CintaNotes Developer wrote:Well, it will require some basic understanding of SQL, but you asked for it;)
I am a developer myself and have a good understanding of sql (databases). What you describe is exactly what i thought CN would do already. That's why i thought there would be a bug, returning wrong/inconsistent results. I have carefully read your description and imo Steps 1 to 3 including building an expression parser is definitely the road to go. :D

CintaNotes Developer wrote:You see, since speed is CN's competitive advantage, I really hate to lose it;)
Actually no speed will be lost - as compared to the present search algorithm. As you described the search engine will be a lot more powerful producing much better hits. Speed will be slower only, when "also search inside words" is activated. This is the same speed behaviour as with "exact search", but will produce results in a way the user expects.

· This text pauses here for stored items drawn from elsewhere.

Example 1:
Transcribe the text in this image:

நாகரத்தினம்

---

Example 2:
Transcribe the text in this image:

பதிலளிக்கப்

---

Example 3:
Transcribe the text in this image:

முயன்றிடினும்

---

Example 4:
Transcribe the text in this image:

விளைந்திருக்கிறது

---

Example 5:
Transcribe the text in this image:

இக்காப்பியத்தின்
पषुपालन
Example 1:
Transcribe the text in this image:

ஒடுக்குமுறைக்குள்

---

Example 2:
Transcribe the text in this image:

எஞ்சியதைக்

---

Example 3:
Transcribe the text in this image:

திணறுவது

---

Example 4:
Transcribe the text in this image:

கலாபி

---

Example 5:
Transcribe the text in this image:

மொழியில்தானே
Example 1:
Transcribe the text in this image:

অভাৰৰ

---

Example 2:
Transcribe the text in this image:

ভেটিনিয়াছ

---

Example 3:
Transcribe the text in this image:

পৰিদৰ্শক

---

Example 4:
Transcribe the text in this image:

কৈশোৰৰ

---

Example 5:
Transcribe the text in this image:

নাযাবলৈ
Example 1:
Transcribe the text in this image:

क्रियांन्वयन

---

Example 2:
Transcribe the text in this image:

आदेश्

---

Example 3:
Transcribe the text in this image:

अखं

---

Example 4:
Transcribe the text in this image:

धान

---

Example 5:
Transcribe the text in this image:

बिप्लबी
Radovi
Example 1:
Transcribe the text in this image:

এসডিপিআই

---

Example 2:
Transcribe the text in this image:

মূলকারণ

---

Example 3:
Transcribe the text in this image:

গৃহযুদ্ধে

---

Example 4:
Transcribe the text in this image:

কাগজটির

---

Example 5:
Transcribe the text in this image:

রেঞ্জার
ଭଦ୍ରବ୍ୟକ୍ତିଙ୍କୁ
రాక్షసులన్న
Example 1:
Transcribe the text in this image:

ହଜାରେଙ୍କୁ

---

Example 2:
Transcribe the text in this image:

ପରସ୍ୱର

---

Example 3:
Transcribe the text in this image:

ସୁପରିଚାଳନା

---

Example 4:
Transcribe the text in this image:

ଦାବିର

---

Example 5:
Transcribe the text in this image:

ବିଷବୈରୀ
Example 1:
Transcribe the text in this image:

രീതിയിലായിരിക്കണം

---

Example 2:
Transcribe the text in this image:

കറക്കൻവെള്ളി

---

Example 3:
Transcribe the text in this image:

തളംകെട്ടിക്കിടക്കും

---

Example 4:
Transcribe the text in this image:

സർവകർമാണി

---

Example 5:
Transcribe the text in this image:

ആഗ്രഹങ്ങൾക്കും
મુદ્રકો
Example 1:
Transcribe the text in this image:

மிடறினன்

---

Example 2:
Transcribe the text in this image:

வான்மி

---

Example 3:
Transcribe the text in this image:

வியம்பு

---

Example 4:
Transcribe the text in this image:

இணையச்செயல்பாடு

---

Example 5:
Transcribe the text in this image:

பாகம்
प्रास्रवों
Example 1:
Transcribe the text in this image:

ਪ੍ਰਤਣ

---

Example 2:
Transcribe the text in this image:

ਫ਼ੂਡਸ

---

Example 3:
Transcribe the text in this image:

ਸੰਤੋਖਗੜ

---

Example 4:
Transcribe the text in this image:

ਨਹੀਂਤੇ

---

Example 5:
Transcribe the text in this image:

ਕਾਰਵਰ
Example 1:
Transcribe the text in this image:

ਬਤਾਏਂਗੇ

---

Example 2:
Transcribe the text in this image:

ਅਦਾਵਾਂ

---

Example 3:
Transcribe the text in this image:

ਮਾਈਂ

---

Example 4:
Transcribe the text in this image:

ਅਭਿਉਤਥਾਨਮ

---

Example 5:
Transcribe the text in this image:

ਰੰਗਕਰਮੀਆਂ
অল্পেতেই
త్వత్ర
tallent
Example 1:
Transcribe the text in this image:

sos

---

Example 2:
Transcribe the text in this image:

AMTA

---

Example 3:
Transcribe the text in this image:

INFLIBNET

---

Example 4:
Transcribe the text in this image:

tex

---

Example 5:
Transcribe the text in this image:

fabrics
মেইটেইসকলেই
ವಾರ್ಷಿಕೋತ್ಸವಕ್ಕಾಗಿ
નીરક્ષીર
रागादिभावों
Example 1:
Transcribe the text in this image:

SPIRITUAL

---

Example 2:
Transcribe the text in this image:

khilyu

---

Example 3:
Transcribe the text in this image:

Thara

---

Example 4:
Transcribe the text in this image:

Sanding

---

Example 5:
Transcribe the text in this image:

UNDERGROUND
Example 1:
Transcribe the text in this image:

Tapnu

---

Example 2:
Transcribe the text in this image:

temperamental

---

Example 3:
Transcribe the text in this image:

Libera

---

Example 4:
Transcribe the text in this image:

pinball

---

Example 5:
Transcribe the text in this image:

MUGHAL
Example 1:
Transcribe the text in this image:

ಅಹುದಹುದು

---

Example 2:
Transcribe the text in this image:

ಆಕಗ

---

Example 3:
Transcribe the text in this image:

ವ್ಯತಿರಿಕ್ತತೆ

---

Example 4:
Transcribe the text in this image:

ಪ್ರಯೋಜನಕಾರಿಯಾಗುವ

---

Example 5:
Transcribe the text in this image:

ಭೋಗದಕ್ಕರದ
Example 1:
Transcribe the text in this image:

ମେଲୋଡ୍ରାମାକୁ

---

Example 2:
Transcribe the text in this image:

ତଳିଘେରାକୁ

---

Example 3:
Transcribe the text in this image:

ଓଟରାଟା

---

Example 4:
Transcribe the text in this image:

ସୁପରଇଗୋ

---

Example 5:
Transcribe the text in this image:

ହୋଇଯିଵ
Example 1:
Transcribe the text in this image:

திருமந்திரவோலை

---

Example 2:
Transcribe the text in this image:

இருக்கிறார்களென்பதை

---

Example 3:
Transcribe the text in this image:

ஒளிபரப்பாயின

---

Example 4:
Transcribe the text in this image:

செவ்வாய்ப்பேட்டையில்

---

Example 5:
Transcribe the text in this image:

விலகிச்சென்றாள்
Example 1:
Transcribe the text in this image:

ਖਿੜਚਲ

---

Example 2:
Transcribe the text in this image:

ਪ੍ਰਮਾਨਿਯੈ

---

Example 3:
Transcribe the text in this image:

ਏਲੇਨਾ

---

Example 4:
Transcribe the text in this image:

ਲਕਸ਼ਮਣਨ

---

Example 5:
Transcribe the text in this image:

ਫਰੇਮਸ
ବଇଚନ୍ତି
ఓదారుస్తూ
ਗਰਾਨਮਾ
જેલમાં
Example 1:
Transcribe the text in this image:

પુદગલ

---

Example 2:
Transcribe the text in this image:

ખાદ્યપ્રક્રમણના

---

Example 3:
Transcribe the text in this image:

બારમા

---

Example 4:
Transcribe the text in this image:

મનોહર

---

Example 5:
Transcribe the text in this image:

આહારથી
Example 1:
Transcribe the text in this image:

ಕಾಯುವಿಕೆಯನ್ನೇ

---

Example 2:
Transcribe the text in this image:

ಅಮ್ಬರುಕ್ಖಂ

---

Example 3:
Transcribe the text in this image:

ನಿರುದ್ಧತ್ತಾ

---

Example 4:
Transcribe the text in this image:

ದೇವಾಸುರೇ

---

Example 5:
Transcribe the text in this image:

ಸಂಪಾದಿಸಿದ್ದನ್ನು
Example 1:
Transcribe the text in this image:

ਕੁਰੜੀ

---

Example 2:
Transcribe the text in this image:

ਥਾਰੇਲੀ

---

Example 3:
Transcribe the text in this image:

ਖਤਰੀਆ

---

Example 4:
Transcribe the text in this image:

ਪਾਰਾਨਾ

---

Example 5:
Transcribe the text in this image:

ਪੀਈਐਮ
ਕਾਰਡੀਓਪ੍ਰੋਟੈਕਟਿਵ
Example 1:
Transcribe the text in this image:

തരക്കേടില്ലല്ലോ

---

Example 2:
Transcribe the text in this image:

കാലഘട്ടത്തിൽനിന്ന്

CintaNotes Developer wrote:if you select "search inside words", full-text index won't be used and the search will be slower, but will bring you more results. This is the same as now. But unlike current behavior, the search will split the search string into separate words.
Wonderful. The notion "search inside words" will describe the behaviour correctly. As for speed, the notion "(slower)" could be added to make users aware of this, e.g. "also search inside words (slower, more results)".

CintaNotes Developer wrote:Yes, I also agree with Chris' arguments.
Searching tags would require a join, making the query somewhat more complex and again somewhat slower. Searching tags could be an option too, e.g. "also search inside tags (slower, more results)".

Even if slower, imo the two options "also search inside words" and "also search inside tags" should be implemented and should also be the default for a new CN installation. If people want even better speed or reduce the number of search results, the options can be turned off by demand.

Thomas

Re: "Exact search" does miss entries

Posted: Thu Jan 26, 2012 9:13 pm
by Thomas Lohrum
Thomas Lohrum wrote:If people want even better speed or reduce the number of search results, the options can be turned off by demand.
Shortcuts could be added to easily turn the two options on/off. The gui could optionally reflect the two options in the search bar.

Re: "Exact search" does miss entries

Posted: Fri Jan 27, 2012 7:42 am
by CintaNotes Developer
Thomas,

it's great to meet a fellow developer! ;) I'm lucky here since to the non-developers my explanation would
most likely be complete gibberish ;)

I agree with your thoughts, and have created an issue on the roadmap for all the suggested here changes:
Inconsistent search behavior

Since it is registered as a bug (and I reckon it really is), is will be fixed without it collecting lots of votes first.
But still, it will compete with other bugs;)

Re: "Exact search" does miss entries

Posted: Fri Jan 27, 2012 10:15 pm
by Thomas Lohrum
Hi Alex,

developers are sometimes confronted with the conflict whether something is a bug or work's as designed. Myself i usually accept a WAD as a bug, if it does not meet the users expectations. I am happy the issue is considered a bug and looking forward to use the modified search algorithm sooner or later. The sooner the better. :D I have voted for the issue right away.

Thomas

Re: "Exact search" does miss entries

Posted: Sat Jan 28, 2012 7:30 am
by CintaNotes Developer
Thanks for your help, Thomas.
I also think that the line separating a feature from a bug is sometimes rather blurry and comes down to expectations of
the majority of the users. The tricky part here is to make sure that this is really the majority ;)

But in this case, unification will make things much simpler and this is definitely a good thing.